A small firm intends to increase the capacity of a bottleneck operation by addin
ID: 398951 • Letter: A
Question
A small firm intends to increase the capacity of a bottleneck operation by adding a new machine. Two alternatives, A and B, have been identified, and the associated costs and revenues have been estimated. Annual fixed costs would be $36,000 for A and $31,000 for B; variable costs per unit would be $7 for A and $11 for B; and revenue per unit would be $17.

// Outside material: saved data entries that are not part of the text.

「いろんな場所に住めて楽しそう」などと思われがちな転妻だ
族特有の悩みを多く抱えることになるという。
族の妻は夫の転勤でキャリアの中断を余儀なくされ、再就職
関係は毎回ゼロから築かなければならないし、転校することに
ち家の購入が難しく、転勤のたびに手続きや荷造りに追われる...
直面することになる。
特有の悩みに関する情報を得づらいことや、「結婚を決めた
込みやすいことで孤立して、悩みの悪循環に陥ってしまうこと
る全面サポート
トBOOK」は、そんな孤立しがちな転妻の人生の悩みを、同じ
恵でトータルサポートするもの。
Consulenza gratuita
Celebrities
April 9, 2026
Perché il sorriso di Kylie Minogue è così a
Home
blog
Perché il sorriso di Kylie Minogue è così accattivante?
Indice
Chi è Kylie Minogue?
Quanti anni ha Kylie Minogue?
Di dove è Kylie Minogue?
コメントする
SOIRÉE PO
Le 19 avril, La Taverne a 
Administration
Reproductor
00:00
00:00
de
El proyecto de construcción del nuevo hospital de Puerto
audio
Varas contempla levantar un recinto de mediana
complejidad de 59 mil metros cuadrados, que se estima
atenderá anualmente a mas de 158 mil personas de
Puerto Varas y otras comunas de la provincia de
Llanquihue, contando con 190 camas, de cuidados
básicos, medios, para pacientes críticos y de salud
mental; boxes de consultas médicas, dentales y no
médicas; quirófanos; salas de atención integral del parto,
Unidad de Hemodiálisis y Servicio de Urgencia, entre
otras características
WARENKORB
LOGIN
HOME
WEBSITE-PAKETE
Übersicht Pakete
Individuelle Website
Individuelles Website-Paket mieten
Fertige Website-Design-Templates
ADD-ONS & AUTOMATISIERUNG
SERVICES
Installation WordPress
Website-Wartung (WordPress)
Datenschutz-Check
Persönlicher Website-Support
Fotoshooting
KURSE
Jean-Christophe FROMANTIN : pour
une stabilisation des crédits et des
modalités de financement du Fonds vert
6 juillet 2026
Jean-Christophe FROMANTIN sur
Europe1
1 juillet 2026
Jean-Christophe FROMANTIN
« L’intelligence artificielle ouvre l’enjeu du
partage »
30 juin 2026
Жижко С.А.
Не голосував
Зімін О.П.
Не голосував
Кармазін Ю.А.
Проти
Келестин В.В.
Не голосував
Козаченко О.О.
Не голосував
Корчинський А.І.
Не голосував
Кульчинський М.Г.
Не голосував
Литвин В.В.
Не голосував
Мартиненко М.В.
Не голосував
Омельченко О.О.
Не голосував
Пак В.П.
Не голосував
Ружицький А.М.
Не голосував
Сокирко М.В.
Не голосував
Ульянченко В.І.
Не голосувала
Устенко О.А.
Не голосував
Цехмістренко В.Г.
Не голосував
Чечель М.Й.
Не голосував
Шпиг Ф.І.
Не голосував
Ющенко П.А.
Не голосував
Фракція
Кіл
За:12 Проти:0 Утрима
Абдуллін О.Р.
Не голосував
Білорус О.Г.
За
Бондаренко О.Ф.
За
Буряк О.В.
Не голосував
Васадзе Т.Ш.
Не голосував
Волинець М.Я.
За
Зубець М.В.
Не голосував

a. Determine each alternative’s break-even point in units. (Round your answer to the nearest whole amount.)
QBEP,A 3600 units
QBEP,B 5167 units
b. At what volume of output would the two alternatives yield the same profit? (Round your answer to the nearest whole amount.)
Profit 53000 units
c. If expected annual demand is 14,000 units, which alternative would yield the higher profit?
Higher profit is A
**The answers are in bold, please correct the answer for answer b please**
Explanation / Answer
a) Given, For A
Annual Fixed Cost :$36000
Variable Cost per unit : $7
Revenue : $17
For B
Annual Fixed Cost : $31000
VC per unit : $11
Revenue : $17
Thus , BEP = Total Fixed Cost / Revenue - Variable Cost per unit
For A, 36000 / 17 - 7
36000 / 10= 3600 units
For B, 31000 /17 -11
= 31000 / 6
= 5167 units
b) Profit = TR - TC
Let the number of units be x
x * 17 - (36000 + x * 7) = x * 17 - (31000 + x*11)
17x - 36000 - 7x = 17x - 31000 - 11x
-7x +11x = -31000 + 36000
4x = 5000
x= 1250 units
The two alternatives yield the same profit at an output of 1250 units.